(Skeletal landmark data)
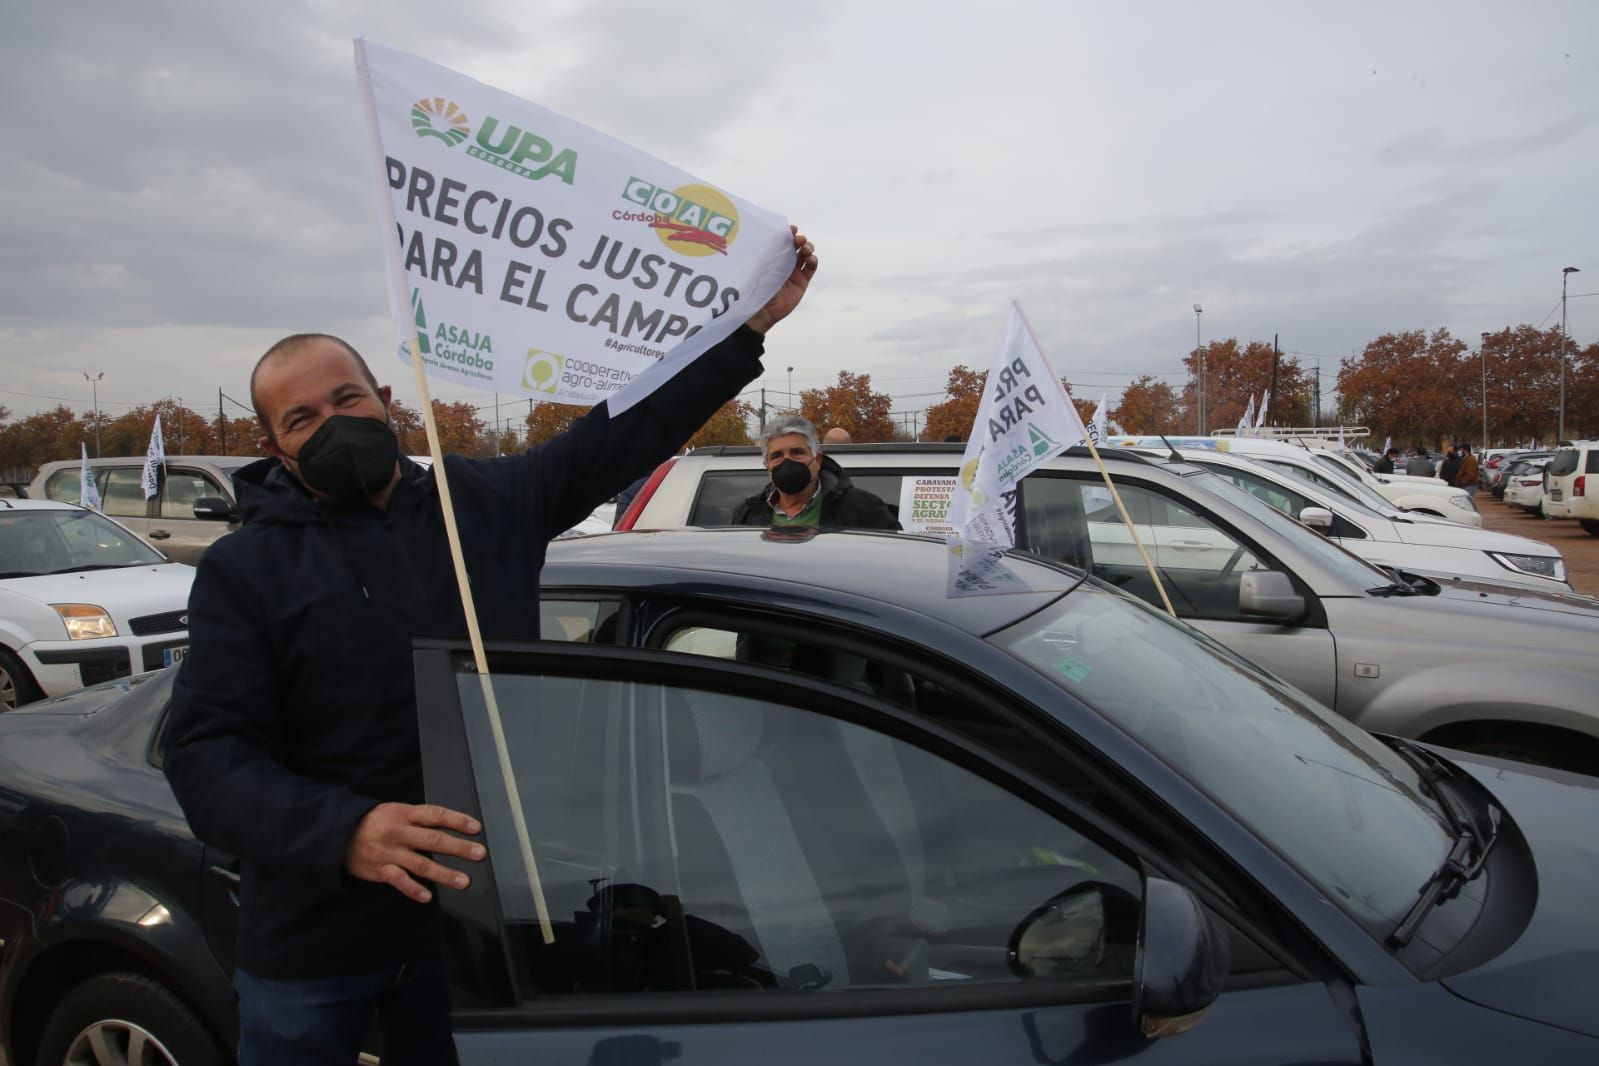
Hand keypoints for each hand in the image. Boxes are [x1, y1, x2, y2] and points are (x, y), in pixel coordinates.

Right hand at [343, 802, 484, 903]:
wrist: (339, 835)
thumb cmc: (376, 822)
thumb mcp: (396, 811)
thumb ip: (419, 819)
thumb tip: (450, 826)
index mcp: (405, 814)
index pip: (435, 815)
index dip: (457, 820)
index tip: (476, 828)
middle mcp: (399, 833)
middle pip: (433, 840)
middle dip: (458, 848)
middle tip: (479, 854)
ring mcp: (390, 853)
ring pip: (421, 864)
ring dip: (444, 874)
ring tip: (463, 881)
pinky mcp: (380, 870)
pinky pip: (399, 881)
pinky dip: (413, 889)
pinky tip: (427, 897)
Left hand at [746, 226, 817, 333]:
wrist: (763, 309)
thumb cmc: (758, 287)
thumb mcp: (761, 267)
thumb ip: (767, 254)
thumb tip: (770, 235)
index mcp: (774, 256)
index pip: (784, 241)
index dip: (789, 233)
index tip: (792, 228)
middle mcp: (785, 262)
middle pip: (797, 246)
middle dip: (800, 239)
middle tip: (799, 240)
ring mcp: (795, 271)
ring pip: (806, 254)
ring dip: (808, 248)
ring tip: (806, 249)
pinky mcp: (802, 281)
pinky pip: (811, 268)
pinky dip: (813, 261)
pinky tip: (810, 259)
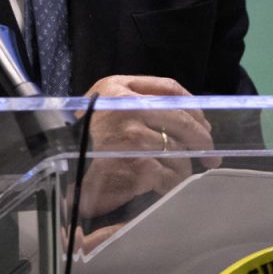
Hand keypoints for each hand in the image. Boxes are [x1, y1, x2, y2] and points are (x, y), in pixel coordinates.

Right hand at [76, 74, 219, 218]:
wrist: (61, 174)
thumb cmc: (84, 143)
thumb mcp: (104, 110)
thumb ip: (136, 102)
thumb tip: (191, 117)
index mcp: (117, 87)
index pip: (168, 87)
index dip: (192, 105)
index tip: (204, 122)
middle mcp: (126, 107)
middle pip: (181, 117)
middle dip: (202, 137)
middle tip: (211, 154)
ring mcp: (133, 136)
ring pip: (179, 148)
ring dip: (183, 164)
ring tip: (177, 174)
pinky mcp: (138, 165)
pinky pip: (171, 173)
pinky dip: (173, 182)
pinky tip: (165, 187)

§ What is being asked
Starting at the line with "index dip: (192, 105)", copy each line through the end of the data, both ends included, and give nothing else.

§ Solution to the exercise
index dip: (192, 105)
index tip: (204, 122)
middle mcp: (126, 107)
middle pip: (181, 117)
middle dip: (202, 137)
middle tip: (211, 154)
ring mcp: (133, 136)
ring pip: (179, 148)
ring dip: (183, 164)
ring tip: (177, 174)
pinky mcp: (138, 165)
pinky pip: (171, 173)
pinky dip: (173, 182)
pinky tip: (165, 187)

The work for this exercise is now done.